My speakers seem very soft compared to what they used to sound like.  I turned up the volume and nothing really seemed to happen, then I realized it was already up all the way, on the speakers themselves and on the computer!  

All I have done is gotten a new desk and the speakers are now up on a shelf about 3-4 feet higher than usual, now about 6 feet from the ground (2.1 Cyber Acoustics).  My mom usually complains that it goes through the wall and her whole desk is shaking/vibrating, but not anymore.  They have been on the shelf for about a week now, but I didn't notice it 'till last night. 

Any reasons why they would suddenly become a lot softer?? have only had them for about a year.


----------



## jdbennet

blew the speakers?


----------



## bomberboysk

Windoze volume turned down perchance?


----------



## cohen

If you have an dedicated sound card, see if it has come out of the slot......


----------



## alexrezniz

I'm sure I didn't blow them, i don't listen to them that loud, it was mainly just a test.  I turned windows volume up all the way, with the speakers up all the way, but only to see if it would become loud.  I don't use a sound card, i just use my onboard HD audio.
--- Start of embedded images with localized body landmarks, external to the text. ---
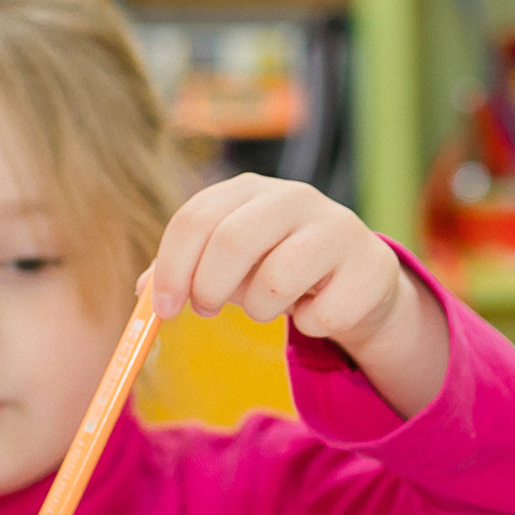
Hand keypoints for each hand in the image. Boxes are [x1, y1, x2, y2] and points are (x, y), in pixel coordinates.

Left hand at [145, 175, 450, 415]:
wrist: (357, 281)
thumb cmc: (279, 266)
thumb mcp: (229, 262)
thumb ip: (184, 272)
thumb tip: (143, 294)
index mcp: (251, 189)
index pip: (196, 218)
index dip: (172, 268)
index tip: (163, 310)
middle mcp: (295, 197)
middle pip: (233, 241)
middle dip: (209, 287)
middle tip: (204, 310)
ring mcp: (337, 228)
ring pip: (276, 281)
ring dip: (259, 309)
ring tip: (267, 306)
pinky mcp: (371, 267)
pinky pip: (320, 315)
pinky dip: (309, 324)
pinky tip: (317, 310)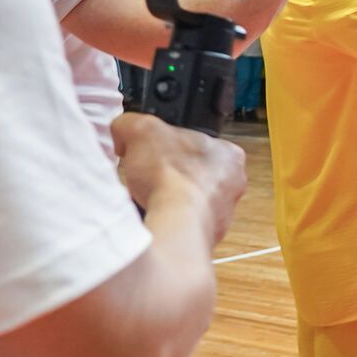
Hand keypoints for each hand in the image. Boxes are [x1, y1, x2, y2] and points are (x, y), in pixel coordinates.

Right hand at [111, 113, 246, 244]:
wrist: (174, 222)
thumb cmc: (170, 177)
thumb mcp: (141, 130)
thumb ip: (131, 123)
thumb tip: (123, 129)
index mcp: (229, 153)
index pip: (197, 142)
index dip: (169, 145)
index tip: (152, 150)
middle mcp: (233, 183)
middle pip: (192, 171)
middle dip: (168, 173)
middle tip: (147, 173)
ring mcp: (222, 211)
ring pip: (188, 198)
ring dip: (167, 196)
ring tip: (146, 194)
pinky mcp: (207, 233)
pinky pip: (182, 221)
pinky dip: (166, 217)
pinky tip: (152, 213)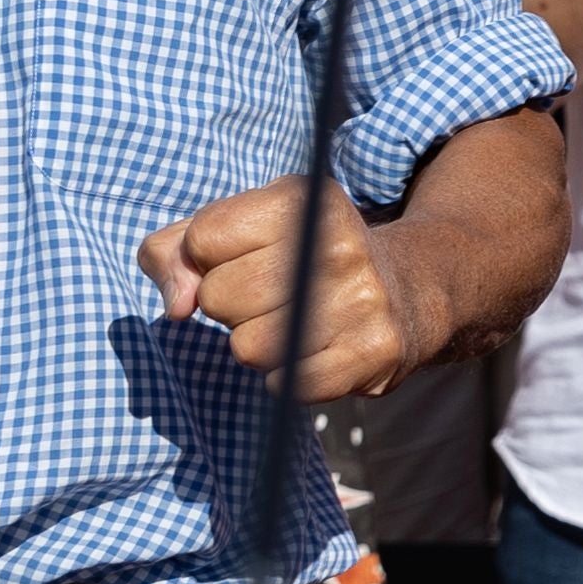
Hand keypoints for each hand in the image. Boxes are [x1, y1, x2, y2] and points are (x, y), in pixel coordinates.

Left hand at [141, 178, 428, 402]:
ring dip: (258, 346)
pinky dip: (288, 378)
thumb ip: (173, 252)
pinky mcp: (373, 351)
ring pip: (247, 348)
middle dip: (231, 306)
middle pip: (218, 297)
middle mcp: (336, 243)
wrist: (409, 289)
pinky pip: (286, 384)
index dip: (206, 258)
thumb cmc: (299, 258)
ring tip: (296, 324)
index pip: (203, 239)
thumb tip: (177, 307)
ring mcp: (361, 298)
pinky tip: (314, 352)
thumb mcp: (238, 229)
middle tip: (273, 296)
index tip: (245, 257)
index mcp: (301, 198)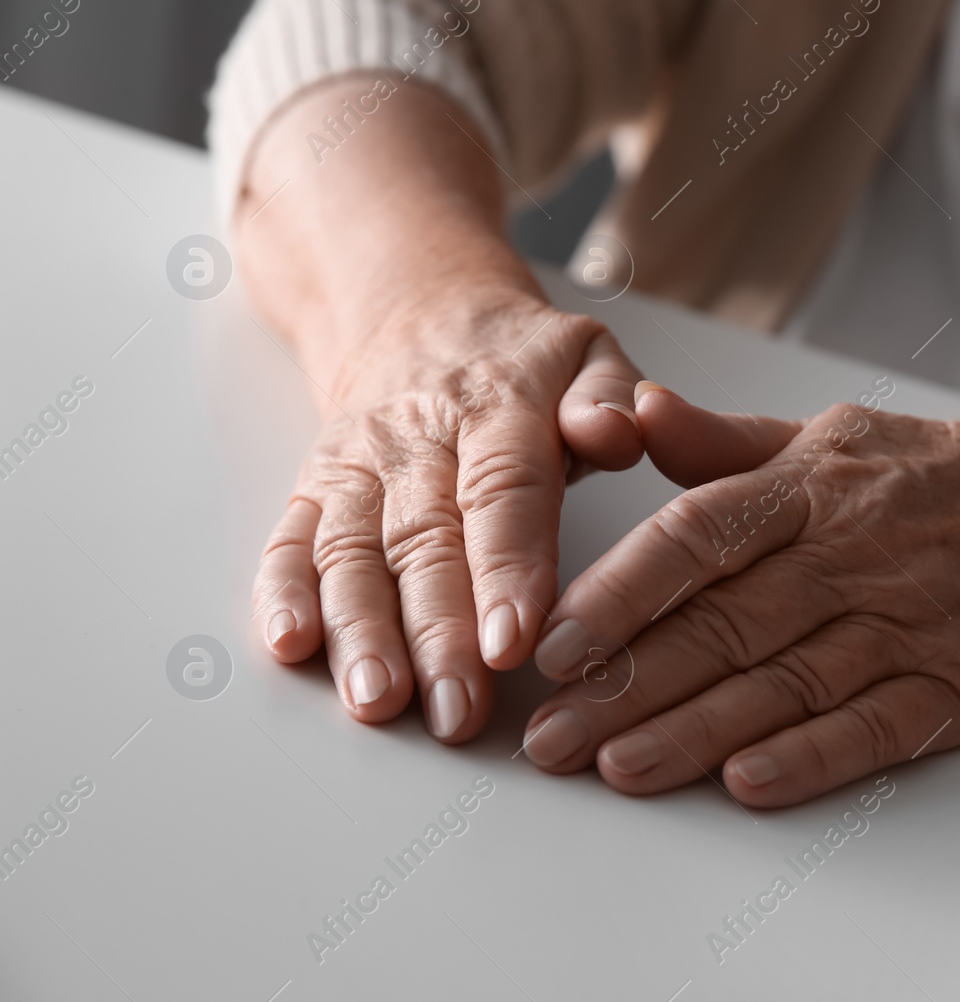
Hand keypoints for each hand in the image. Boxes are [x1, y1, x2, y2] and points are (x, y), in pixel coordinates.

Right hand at [251, 281, 646, 742]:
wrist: (418, 312)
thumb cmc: (522, 361)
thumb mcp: (586, 354)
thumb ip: (610, 396)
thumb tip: (617, 430)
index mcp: (496, 406)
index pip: (502, 490)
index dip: (506, 568)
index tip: (514, 639)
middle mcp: (417, 440)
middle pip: (425, 541)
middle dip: (437, 633)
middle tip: (456, 708)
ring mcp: (357, 466)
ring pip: (353, 552)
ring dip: (360, 631)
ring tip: (377, 700)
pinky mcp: (313, 489)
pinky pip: (291, 541)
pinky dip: (283, 594)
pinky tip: (290, 646)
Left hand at [520, 335, 959, 806]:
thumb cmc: (954, 473)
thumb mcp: (843, 434)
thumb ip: (727, 443)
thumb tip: (628, 415)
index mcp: (822, 481)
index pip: (704, 533)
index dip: (624, 591)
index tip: (557, 642)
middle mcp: (864, 549)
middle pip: (729, 624)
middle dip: (629, 686)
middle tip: (549, 738)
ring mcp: (919, 620)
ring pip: (789, 683)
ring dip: (697, 733)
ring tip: (617, 770)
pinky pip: (881, 725)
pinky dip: (815, 758)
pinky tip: (749, 785)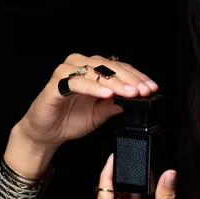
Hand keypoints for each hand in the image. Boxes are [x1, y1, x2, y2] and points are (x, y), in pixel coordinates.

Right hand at [17, 53, 157, 149]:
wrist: (47, 132)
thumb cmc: (72, 118)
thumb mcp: (103, 113)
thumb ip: (118, 103)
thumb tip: (139, 98)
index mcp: (94, 70)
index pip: (121, 68)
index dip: (138, 78)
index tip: (152, 88)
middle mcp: (81, 66)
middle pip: (111, 67)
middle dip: (131, 80)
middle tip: (144, 91)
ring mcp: (67, 73)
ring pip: (96, 72)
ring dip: (116, 83)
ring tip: (130, 93)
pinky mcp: (55, 85)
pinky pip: (77, 83)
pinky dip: (93, 87)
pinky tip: (107, 94)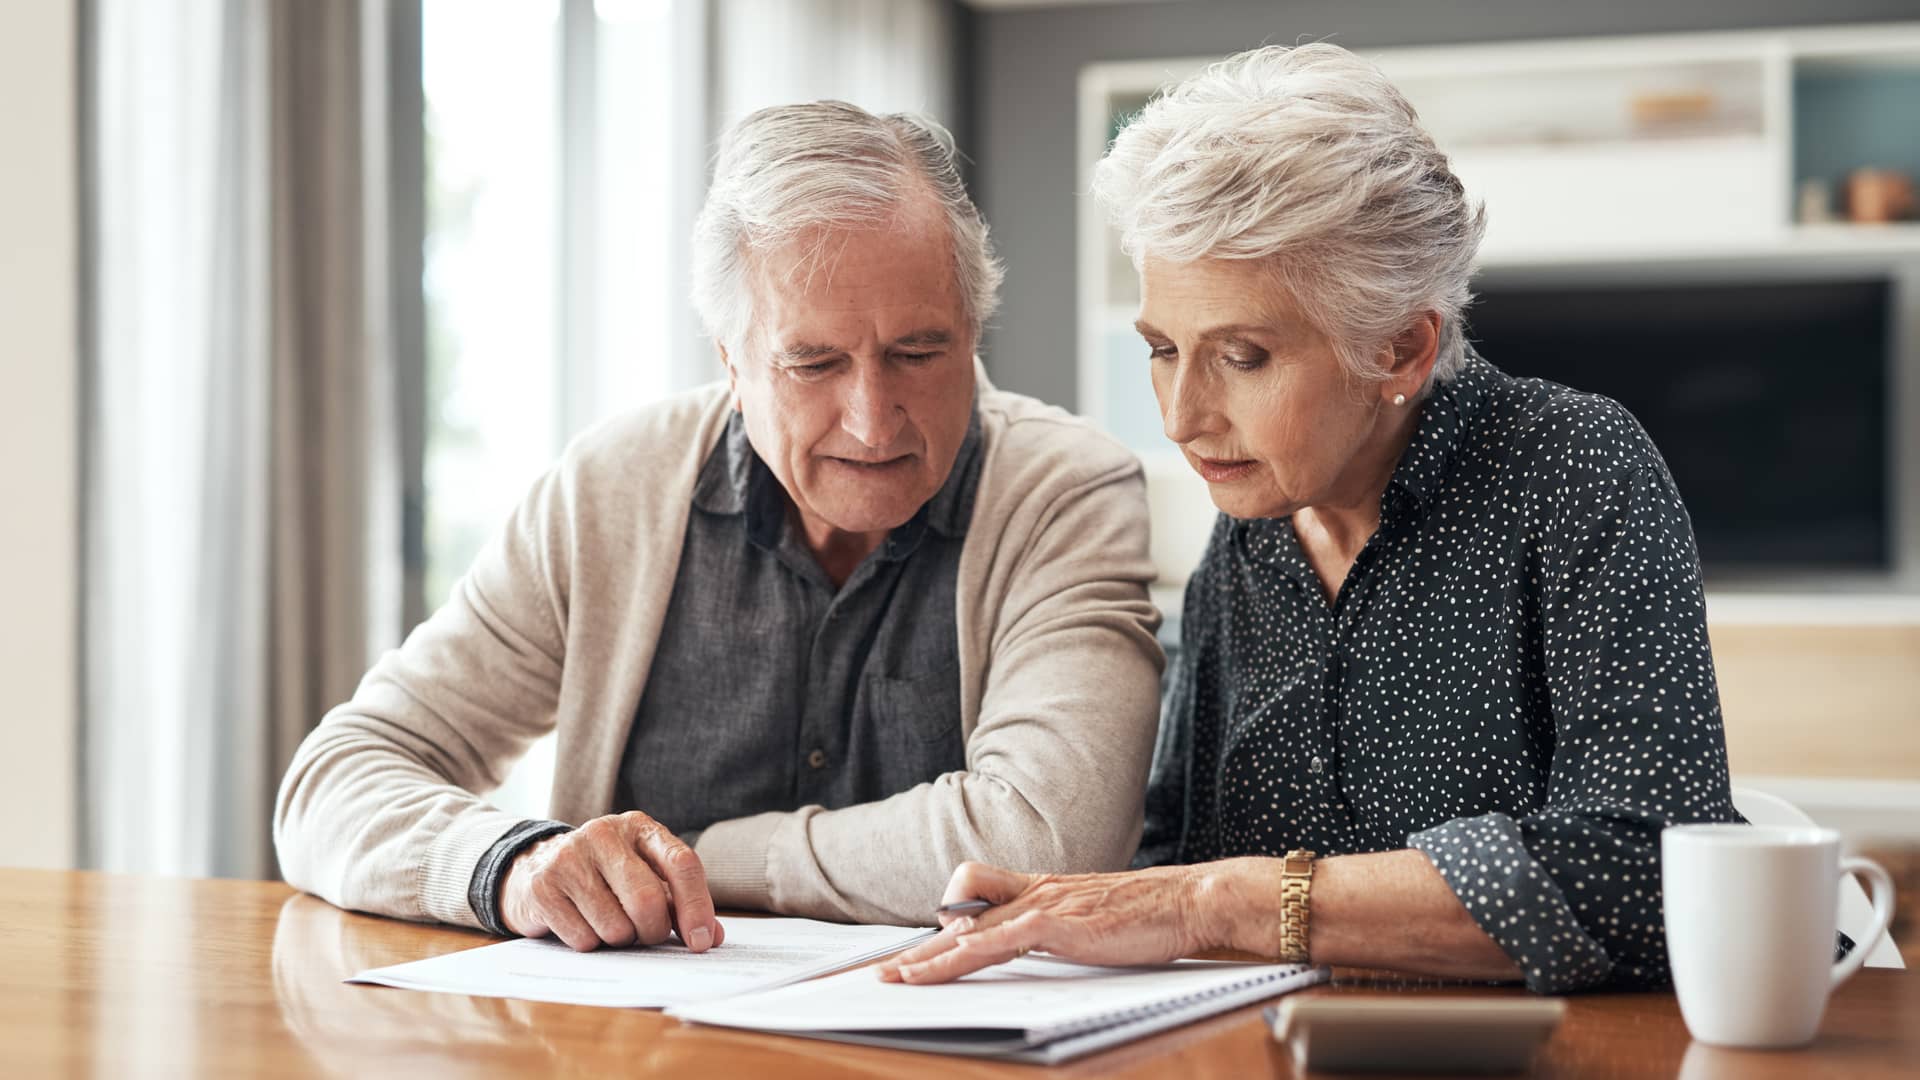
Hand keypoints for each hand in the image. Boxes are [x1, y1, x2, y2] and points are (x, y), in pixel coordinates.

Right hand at [499, 811, 724, 952]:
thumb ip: (680, 904)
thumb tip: (710, 937)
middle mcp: (604, 834)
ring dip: (620, 940)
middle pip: (647, 900)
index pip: (681, 863)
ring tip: (609, 925)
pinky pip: (583, 938)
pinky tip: (582, 925)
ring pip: (615, 926)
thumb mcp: (645, 878)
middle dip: (653, 931)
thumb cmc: (604, 878)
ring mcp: (570, 857)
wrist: (534, 868)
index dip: (696, 907)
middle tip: (646, 936)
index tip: (700, 942)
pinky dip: (591, 944)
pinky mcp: (543, 885)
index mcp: (640, 828)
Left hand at [875, 861, 1213, 983]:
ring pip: (971, 929)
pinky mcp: (1060, 923)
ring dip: (932, 956)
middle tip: (887, 972)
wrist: (1190, 899)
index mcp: (1043, 891)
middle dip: (923, 949)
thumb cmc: (1150, 913)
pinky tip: (950, 965)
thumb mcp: (1093, 919)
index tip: (918, 951)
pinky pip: (1000, 938)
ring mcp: (1046, 905)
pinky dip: (969, 952)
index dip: (944, 925)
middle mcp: (1036, 892)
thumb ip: (1060, 929)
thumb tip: (1036, 946)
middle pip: (961, 917)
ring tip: (901, 979)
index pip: (977, 901)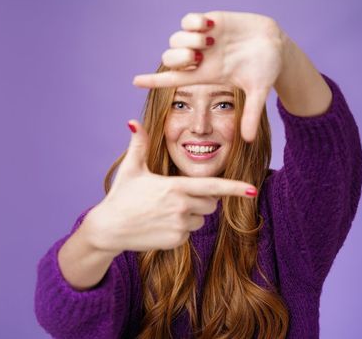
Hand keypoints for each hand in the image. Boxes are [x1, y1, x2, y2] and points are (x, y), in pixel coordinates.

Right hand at [80, 120, 257, 253]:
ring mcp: (179, 225)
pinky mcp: (176, 240)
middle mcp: (181, 206)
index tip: (252, 190)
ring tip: (163, 212)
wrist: (109, 228)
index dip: (235, 188)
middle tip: (175, 197)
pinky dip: (179, 229)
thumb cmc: (121, 195)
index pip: (213, 187)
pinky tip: (159, 225)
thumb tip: (133, 121)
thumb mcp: (131, 168)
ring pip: (201, 219)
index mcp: (175, 186)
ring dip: (190, 215)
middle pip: (211, 203)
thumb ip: (139, 144)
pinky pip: (189, 233)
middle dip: (201, 199)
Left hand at [132, 11, 287, 141]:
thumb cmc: (267, 68)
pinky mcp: (210, 21)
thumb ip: (252, 114)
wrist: (278, 44)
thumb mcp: (259, 91)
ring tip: (209, 40)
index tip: (134, 81)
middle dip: (177, 56)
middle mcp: (199, 58)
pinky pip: (188, 20)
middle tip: (196, 56)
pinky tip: (209, 26)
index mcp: (204, 74)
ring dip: (188, 39)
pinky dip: (193, 22)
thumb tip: (248, 140)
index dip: (153, 80)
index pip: (172, 79)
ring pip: (176, 39)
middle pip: (169, 57)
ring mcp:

Since i moved my speakers i have left them up all the way cause it's annoying to have to stand up to change them everytime, but i leave my windows volume low and i change with that instead now. Would that have any effect at all?


----------



## Ultranothing

You've probably checked these already, but...

Dive into the BIOS and see if there are any sound specific settings you need to change,

Make sure you've downloaded the latest drivers from the manufacturer's website (don't rely on the CD drivers or OS drivers - go straight to the source and get the latest, super-duper ones),

If on Windows, go to the Sound applet in Control Panel and make sure the volume is cranked up high there (it's an easy place to overlook when the system tray has its own volume control) 

It may sound crazy, but if you've installed or changed any settings, it may have adverse effects on other parts of the computer.  

There's also the possiblity that the connections between the speakers and PC are a bit loose, so they may need a wiggle.

How are your speakers powered? If they're mains powered, they should be able to churn out a reasonable volume. If they're not mains powered, that might be part of the problem.

If your running stereo speakers through the computer rather than a receiver, the sound card doesn't have the power needed to drive them.  You can get a decent stereo receiver for around $100 or less and an decent entry surround, e.g. Onkyo,  for about $175.  If you don't want to get a receiver, I'd go with a decent set of computer speakers.  I have an older set of Creative I Triegues that sound pretty good, although I'm now running the sound card through a reciever.


----------